Agile becomes the norm

Before ever making it to the top of the Gartner Hype Cycle, every trend has to start out small. First, a trend has to prove its value. And agile work methods in software development were no exception. Along the way, this project-based approach has won plenty of fans. Estimates vary, but it appears that a majority of software developers are now using an agile methodology.

Internet of behaviours

Internet-of-things (IoT) equipment has been collecting a huge flow of data for the past few years. Until now, only a small portion of that data has been used for further analysis. Most IoT devices and sensors were designed above all for direct response. Like a smart smoke detector that instantly notifies you wherever you are, or a smartwatch that keeps track of how many steps you take in a day. The underlying data that these devices collect could provide some interesting insights that can help us control our behaviour, especially if we can combine data from various sources, such as IoT sensors, social media, commercial (customer) information and facial recognition. It’s important to continually analyse the consolidated data in (near-)real-time. Experts generally predict that the internet of behaviours will be on the rise in 2021, which will create new applications for data analytics. At the same time, not everyone is happy about this development. The public is becoming increasingly sceptical of the way large corporations collect their data. In order to succeed, the internet of behaviours will have to provide clear advantages to consumers.

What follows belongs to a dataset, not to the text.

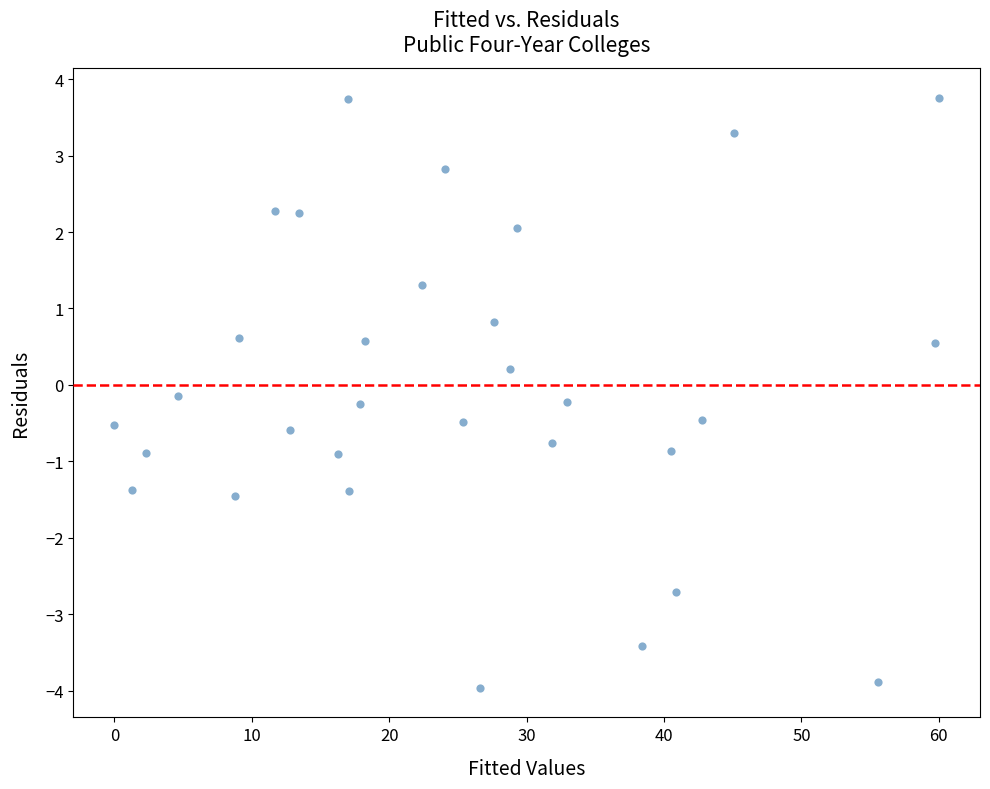

What is the range of X values (max minus min)?

60.0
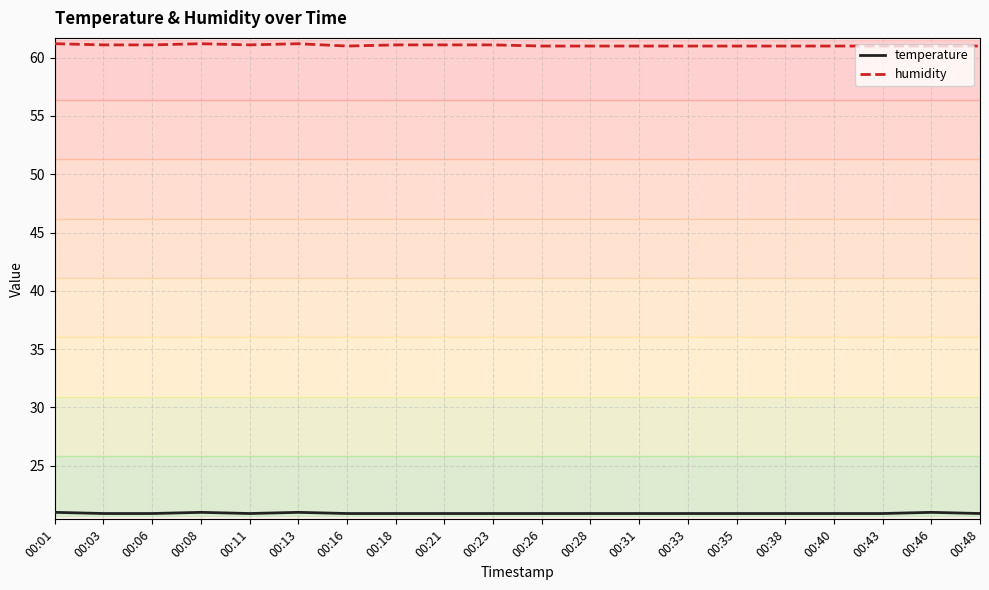

What is the spread (max minus min) of values at 00:43?

40.1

Everything is in the cloud

The cloud will become more important than ever in 2021. The physical location of your workplace will become less important, so the cloud will become more important than ever in keeping everyone connected. So, what will this new cloud look like? The distributed cloud seems to be the best candidate: this is a public cloud that is based in the best possible physical location. The cloud provider takes care of everything, but the cloud is always wherever you need it to be. That means less latency, but also less hassle with privacy rules: a public service, but geographically in the right location. This offers all the advantages of a private cloud, for the price of a public one. And that will be a winning formula in 2021.

Cybersecurity mesh

This term began suddenly popping up in the media in the middle of last year and a trackback reveals that it actually originated with Gartner. Some people have ridiculed it, because Gartner has only given a very brief explanation of what it means. The research company defines it as a ‘distributed approach to a scalable, flexible, reliable form of cybersecurity’, before going on to explain that, due to the rise of working from home, more and more company property and people will be situated outside of an organisation’s safety net. This raises serious implications for cybersecurity.

In any case, company information is more spread out than ever before. Not only employees working from home but also external partners now have more and more access to a company’s sensitive business information. Gartner has advocated a mesh model which determines which person has access to which data, with which options and with which device, and from which location. It’s no coincidence that this concept partially overlaps with the Zero Trust model proposed by Gartner’s competitor Forrester. Under the Zero Trust model, companies assume to begin with that no one should have access to anything, before then deciding who to grant access to. The idea behind this is that hackers create access for themselves, enabling them to break into the ‘inside’. So, perhaps it’s not such a great idea to automatically grant data access to someone just because they’re already on the inside. The cybersecurity mesh will continue to be woven in the year ahead.